> [Data below]
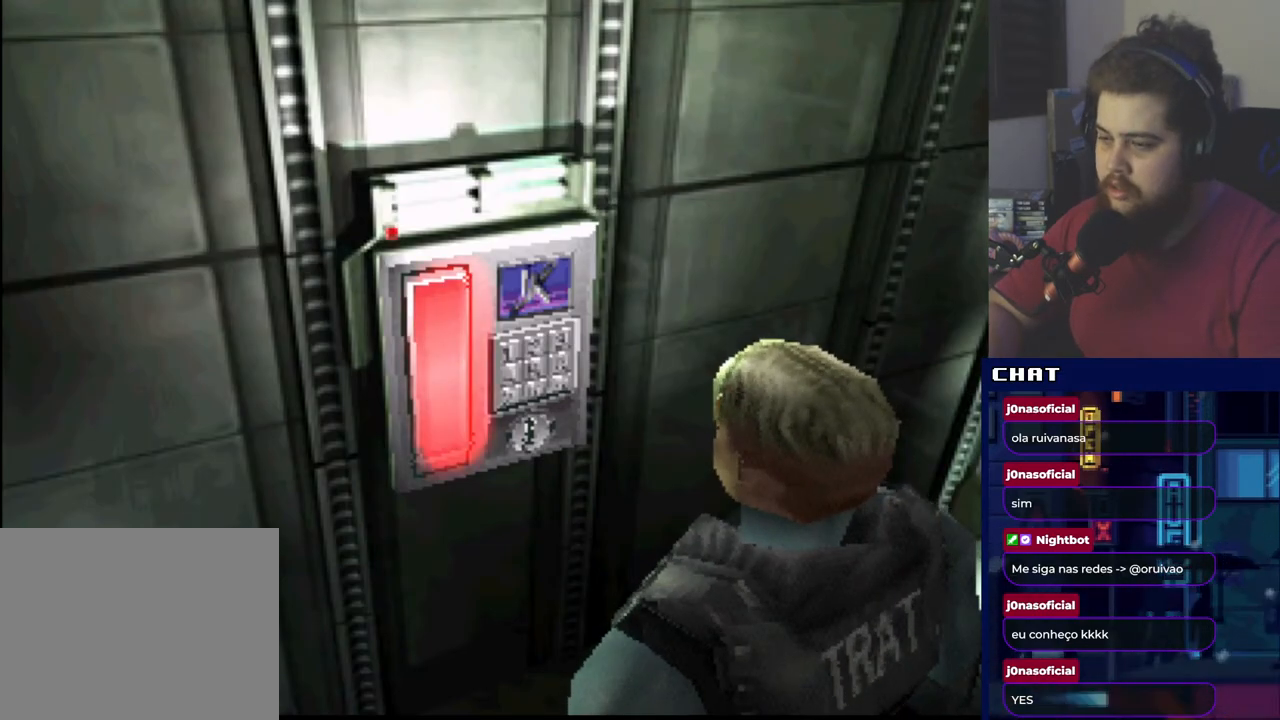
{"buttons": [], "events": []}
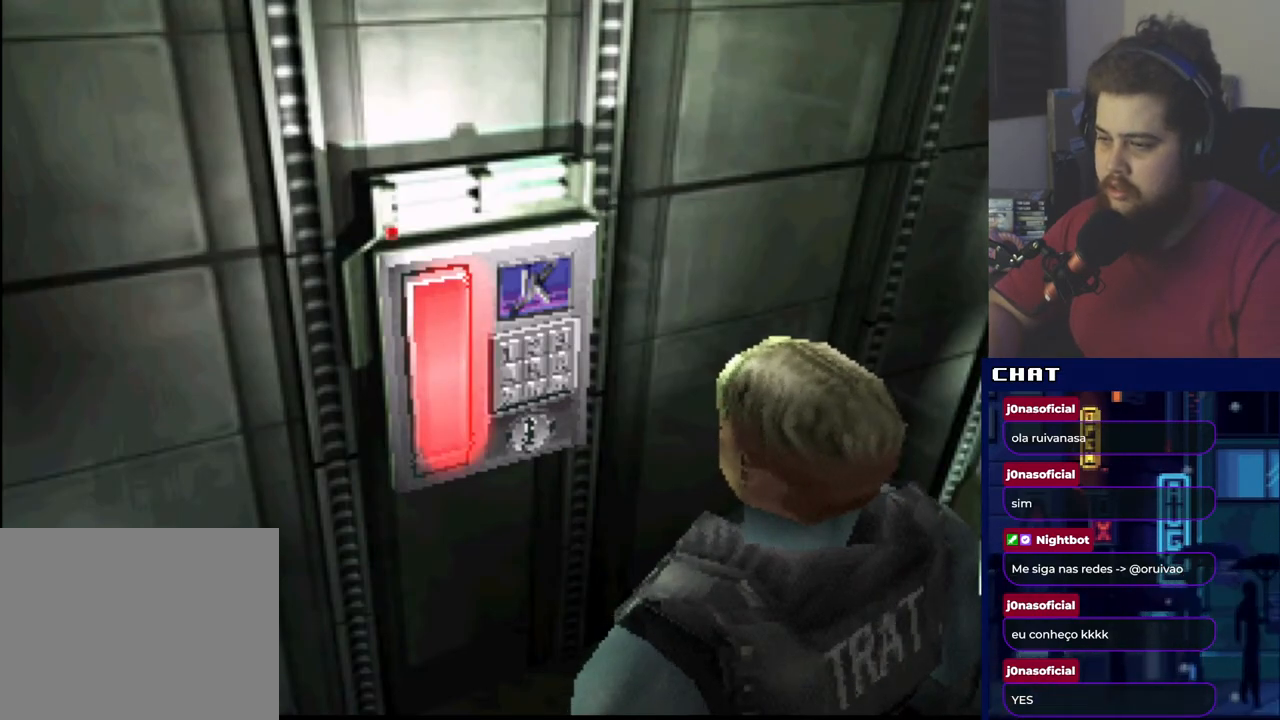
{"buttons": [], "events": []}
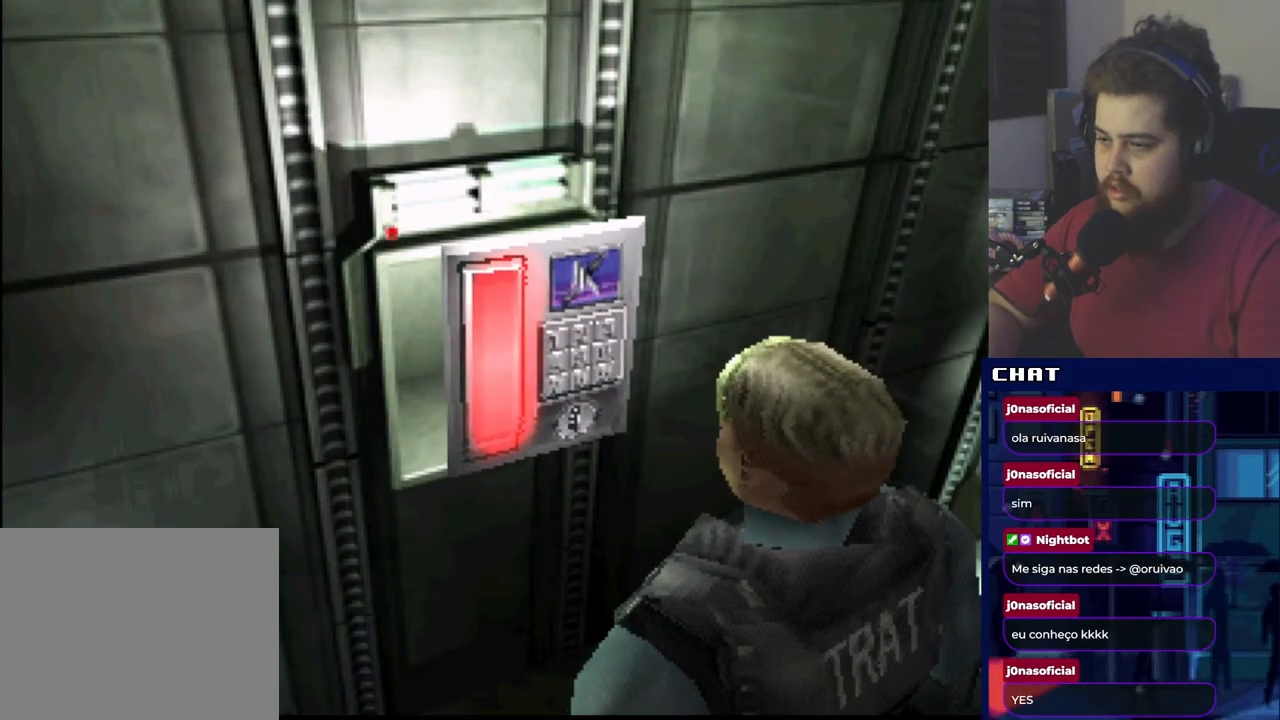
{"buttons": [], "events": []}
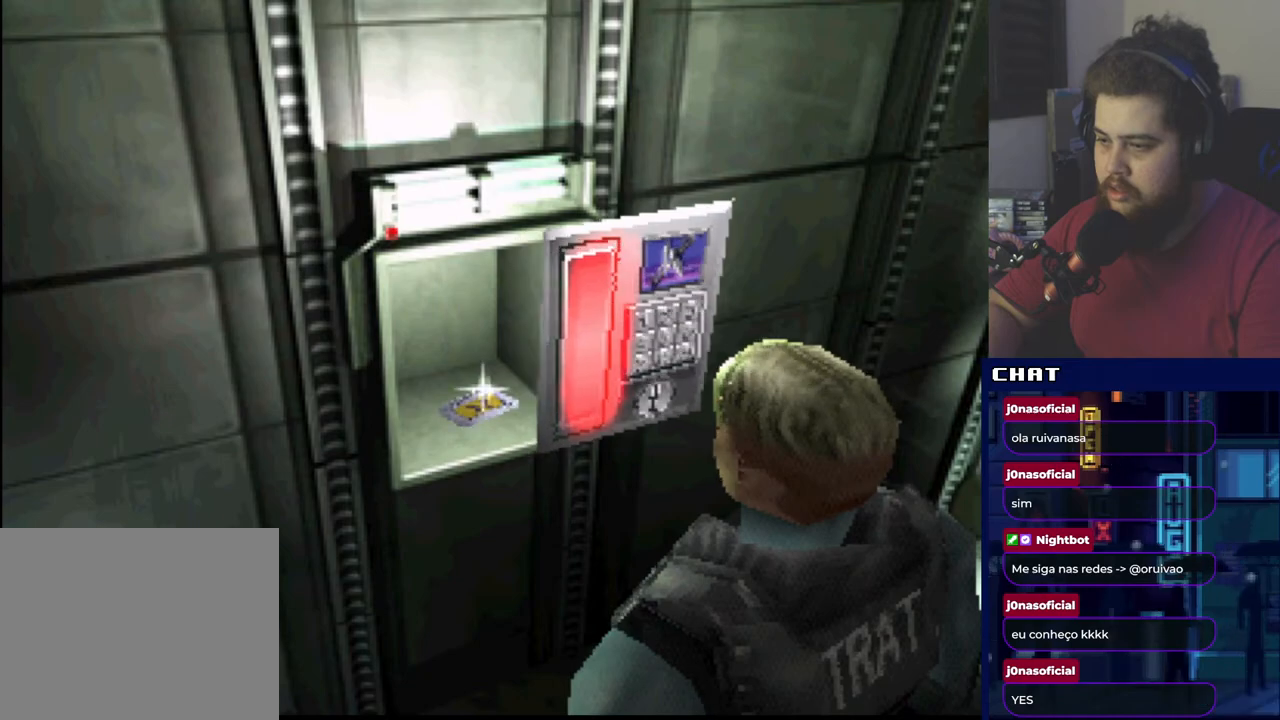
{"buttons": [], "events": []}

> [Work to complete] Every line of the data is to be transcribed exactly, and no picture is to be included.

> [Answer to the problem]
{"buttons": [], "events": []}
{"buttons": [], "events": []}
{"buttons": [], "events": []}
{"buttons": [], "events": []}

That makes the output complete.